= Assignment =
Filter out every line below that lacks "high", and copy the rest.
*** Provided records
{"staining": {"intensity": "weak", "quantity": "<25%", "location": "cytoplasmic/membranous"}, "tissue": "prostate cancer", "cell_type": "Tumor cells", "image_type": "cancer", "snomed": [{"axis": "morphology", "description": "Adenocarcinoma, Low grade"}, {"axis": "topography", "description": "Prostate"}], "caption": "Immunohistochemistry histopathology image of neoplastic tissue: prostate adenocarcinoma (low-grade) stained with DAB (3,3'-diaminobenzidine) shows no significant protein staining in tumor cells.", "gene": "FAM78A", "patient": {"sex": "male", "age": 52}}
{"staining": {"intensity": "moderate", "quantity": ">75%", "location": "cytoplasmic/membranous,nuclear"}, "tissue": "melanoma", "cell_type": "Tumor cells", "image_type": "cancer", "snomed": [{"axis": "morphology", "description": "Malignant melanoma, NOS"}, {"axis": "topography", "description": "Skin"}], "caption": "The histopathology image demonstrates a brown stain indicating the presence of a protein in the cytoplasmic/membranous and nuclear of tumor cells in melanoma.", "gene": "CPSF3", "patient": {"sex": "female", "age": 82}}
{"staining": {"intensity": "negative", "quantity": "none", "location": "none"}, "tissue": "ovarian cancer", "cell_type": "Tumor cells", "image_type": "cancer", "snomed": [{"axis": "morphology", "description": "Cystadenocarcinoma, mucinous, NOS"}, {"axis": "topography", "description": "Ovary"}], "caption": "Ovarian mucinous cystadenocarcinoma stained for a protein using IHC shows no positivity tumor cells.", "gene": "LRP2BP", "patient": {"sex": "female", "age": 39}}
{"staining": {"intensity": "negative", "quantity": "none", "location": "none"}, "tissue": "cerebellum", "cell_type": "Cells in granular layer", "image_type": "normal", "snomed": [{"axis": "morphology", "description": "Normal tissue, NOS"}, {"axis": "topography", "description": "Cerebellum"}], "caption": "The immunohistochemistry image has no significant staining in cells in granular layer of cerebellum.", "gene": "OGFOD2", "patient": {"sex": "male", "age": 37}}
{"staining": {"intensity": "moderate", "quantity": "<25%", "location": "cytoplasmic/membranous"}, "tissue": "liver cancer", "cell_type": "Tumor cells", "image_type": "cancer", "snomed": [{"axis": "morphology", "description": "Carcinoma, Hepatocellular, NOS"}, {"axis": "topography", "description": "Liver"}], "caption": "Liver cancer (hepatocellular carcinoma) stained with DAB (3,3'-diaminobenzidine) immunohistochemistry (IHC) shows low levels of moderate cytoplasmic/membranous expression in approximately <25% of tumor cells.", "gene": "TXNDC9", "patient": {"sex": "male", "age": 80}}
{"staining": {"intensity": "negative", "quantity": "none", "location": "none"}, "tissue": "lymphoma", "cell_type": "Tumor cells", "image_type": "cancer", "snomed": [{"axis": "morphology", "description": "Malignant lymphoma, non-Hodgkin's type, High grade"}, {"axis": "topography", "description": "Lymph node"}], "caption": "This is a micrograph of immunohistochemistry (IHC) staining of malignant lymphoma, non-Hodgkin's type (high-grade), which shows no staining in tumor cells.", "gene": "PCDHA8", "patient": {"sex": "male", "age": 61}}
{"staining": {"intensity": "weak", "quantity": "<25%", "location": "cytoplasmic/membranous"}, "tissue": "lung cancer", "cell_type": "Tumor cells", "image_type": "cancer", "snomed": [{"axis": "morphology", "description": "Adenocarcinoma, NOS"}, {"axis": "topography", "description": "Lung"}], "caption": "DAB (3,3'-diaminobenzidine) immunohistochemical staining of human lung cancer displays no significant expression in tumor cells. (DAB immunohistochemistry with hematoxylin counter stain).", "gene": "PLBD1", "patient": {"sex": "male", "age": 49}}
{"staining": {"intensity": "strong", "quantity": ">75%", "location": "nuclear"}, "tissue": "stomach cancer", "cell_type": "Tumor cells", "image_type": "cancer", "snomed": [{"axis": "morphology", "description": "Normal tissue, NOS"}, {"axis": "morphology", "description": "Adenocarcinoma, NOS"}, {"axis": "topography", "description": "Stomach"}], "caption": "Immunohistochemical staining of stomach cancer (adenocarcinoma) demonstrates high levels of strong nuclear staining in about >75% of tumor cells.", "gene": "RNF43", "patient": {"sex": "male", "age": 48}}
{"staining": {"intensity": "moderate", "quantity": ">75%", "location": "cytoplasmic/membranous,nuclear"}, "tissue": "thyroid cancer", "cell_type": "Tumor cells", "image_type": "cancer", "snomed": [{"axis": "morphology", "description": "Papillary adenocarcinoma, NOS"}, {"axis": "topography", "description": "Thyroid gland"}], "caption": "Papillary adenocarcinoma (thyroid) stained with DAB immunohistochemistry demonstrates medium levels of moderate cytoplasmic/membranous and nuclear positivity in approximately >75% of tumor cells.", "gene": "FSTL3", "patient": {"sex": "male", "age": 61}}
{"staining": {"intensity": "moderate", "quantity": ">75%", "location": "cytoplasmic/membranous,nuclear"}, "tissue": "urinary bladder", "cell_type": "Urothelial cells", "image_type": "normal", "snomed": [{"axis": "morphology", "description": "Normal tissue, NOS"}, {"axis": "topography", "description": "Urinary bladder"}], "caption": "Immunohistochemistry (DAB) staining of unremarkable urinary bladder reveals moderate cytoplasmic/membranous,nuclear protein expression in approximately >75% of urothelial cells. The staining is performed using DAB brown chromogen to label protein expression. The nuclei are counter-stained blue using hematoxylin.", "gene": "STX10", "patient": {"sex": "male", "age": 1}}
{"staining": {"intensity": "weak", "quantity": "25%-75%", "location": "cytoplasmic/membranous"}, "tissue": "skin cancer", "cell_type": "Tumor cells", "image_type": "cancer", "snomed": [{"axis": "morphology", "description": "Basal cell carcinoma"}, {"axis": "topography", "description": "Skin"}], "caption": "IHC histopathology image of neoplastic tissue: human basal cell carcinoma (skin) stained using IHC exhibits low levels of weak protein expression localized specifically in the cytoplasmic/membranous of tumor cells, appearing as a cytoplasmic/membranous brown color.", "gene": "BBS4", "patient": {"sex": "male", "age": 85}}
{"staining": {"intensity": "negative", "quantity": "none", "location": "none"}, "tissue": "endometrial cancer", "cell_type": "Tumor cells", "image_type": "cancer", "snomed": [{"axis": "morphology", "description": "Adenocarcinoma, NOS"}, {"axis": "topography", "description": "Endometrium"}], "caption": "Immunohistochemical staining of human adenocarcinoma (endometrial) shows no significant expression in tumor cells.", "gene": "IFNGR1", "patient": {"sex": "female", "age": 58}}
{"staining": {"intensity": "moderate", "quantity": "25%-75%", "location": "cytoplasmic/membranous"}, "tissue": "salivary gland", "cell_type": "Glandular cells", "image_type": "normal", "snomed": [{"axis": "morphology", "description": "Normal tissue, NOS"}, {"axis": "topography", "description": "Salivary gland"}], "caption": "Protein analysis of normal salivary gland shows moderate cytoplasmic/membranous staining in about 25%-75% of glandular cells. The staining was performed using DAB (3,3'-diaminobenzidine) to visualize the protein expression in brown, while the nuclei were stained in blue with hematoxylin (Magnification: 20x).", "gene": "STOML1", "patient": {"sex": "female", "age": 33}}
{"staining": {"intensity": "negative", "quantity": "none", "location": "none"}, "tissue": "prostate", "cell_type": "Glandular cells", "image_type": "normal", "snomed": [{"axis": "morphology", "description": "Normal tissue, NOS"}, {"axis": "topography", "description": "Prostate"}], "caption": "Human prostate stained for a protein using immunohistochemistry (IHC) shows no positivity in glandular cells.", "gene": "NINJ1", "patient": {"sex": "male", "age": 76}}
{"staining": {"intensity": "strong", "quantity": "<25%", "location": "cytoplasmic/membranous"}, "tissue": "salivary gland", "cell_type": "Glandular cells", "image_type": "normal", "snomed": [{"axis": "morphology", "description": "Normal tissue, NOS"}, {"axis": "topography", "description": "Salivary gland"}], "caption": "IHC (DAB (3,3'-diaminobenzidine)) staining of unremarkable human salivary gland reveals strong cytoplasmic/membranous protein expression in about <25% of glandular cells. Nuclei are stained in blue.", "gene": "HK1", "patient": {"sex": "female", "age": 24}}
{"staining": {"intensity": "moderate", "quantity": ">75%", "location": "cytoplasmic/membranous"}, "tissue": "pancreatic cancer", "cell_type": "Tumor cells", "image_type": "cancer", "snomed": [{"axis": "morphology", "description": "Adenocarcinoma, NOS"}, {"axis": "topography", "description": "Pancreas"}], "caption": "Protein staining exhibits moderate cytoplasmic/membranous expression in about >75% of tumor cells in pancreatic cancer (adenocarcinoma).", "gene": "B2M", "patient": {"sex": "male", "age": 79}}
******
= Solution below =
{"staining": {"intensity": "negative", "quantity": "none", "location": "none"}, "tissue": "lymphoma", "cell_type": "Tumor cells", "image_type": "cancer", "snomed": [{"axis": "morphology", "description": "Malignant lymphoma, non-Hodgkin's type, High grade"}, {"axis": "topography", "description": "Lymph node"}], "caption": "This is a micrograph of immunohistochemistry (IHC) staining of malignant lymphoma, non-Hodgkin's type (high-grade), which shows no staining in tumor cells.", "gene": "PCDHA8", "patient": {"sex": "male", "age": 61}}
{"staining": {"intensity": "strong", "quantity": ">75%", "location": "nuclear"}, "tissue": "stomach cancer", "cell_type": "Tumor cells", "image_type": "cancer", "snomed": [{"axis": "morphology", "description": "Normal tissue, NOS"}, {"axis": "morphology", "description": "Adenocarcinoma, NOS"}, {"axis": "topography", "description": "Stomach"}], "caption": "Immunohistochemical staining of stomach cancer (adenocarcinoma) demonstrates high levels of strong nuclear staining in about >75% of tumor cells.", "gene": "RNF43", "patient": {"sex": "male", "age": 48}}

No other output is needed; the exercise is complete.